Researchers covered three types of stroke: ischemic, a clot that cuts blood supply to the brain and the cause of over 85 per cent of all strokes; intracerebral hemorrhage, a bleed within the brain; and subarachnoid hemorrhage, bleeding between the brain and the tissues that cover it.
They found that having a mean systolic blood pressure that is 10-mm Hg higher than average was associated with a 20 per cent higher risk of overall stroke and ischemic stroke, as well as a 31% greater risk of intracerebral hemorrhage.
"Our results suggest that early diagnosis and sustained control of high blood pressure over the lifespan are critical to preventing stroke, ischemic stroke and intracerebral hemorrhage, especially in Black and Hispanic patients who are more likely to have uncontrolled hypertension than white patients," said senior author Deborah A. Levine, M.D., M.P.H., professor of internal medicine and neurology at University of Michigan Medical School.
Black patients had a 20 per cent higher risk of ischemic stroke and a 67 per cent higher risk of intracerebral hemorrhage than white patients.
Hispanic patients had a 281% higher risk of subarachnoid hemorrhage, but not any other stroke type, compared to white patients.
While Black and Hispanic patients had a higher risk of stroke, researchers found little evidence to suggest that race and ethnicity affected the association between cumulative systolic blood pressure and the type of stroke that affected any patient.
"Examining racial inequities advances our understanding of the social, economic and political structures that affect health behaviors and risk for stroke among racial and ethnic minority groups," said Kimson E. Johnson, Ph.D., M.A., M.S.W., first author and postdoctoral research fellow at the University of Michigan.
While systolic blood pressure is a modifiable target for preventing stroke and other cardiovascular diseases, a national study conducted in 2020 found that blood pressure control in the United States worsened from 2013 to 2018, especially for Black and Hispanic adults.
Self-monitoring of blood pressure improves blood pressure diagnosis and control and is accurate and cost-effective, but it remains an underused tool, Levine says.

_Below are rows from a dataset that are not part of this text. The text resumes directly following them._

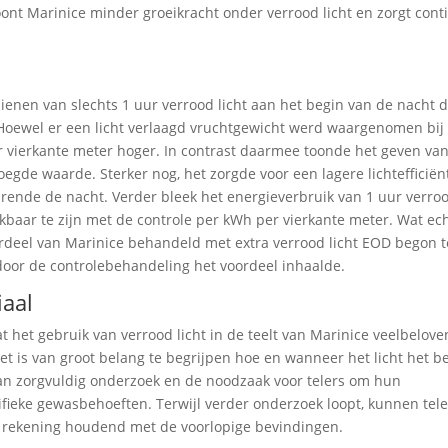
nt Marinice minder groeikracht onder verrood licht en zorgt cont
ienen van slechts 1 uur verrood licht aan het begin van de nacht 
t. Hoewel er een licht verlaagd vruchtgewicht werd waargenomen bij
er vierkante meter hoger. In contrast daarmee toonde het geven va
egde waarde. Sterker nog, het zorgde voor een lagere lichtefficiën
nde de nacht. Verder bleek het energieverbruik van 1 uur verroo
jkbaar te zijn met de controle per kWh per vierkante meter. Wat ec
ordeel van Marinice behandeld met extra verrood licht EOD begon t
oor de controlebehandeling het voordeel inhaalde.
iaal
t het gebruik van verrood licht in de teelt van Marinice veelbelove
het is van groot belang te begrijpen hoe en wanneer het licht het b
an zorgvuldig onderzoek en de noodzaak voor telers om hun
ifieke gewasbehoeften. Terwijl verder onderzoek loopt, kunnen tele
t, rekening houdend met de voorlopige bevindingen.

"Two major barriers to self-monitoring of blood pressure are lack of patient education and insurance not covering the home blood pressure monitors, which cost $50 or more," she said.
"Health care systems and providers must educate and urge their patients to do home blood pressure monitoring, and insurers must pay for home blood pressure monitors to optimize people's blood pressure and reduce their chances of having a stroke."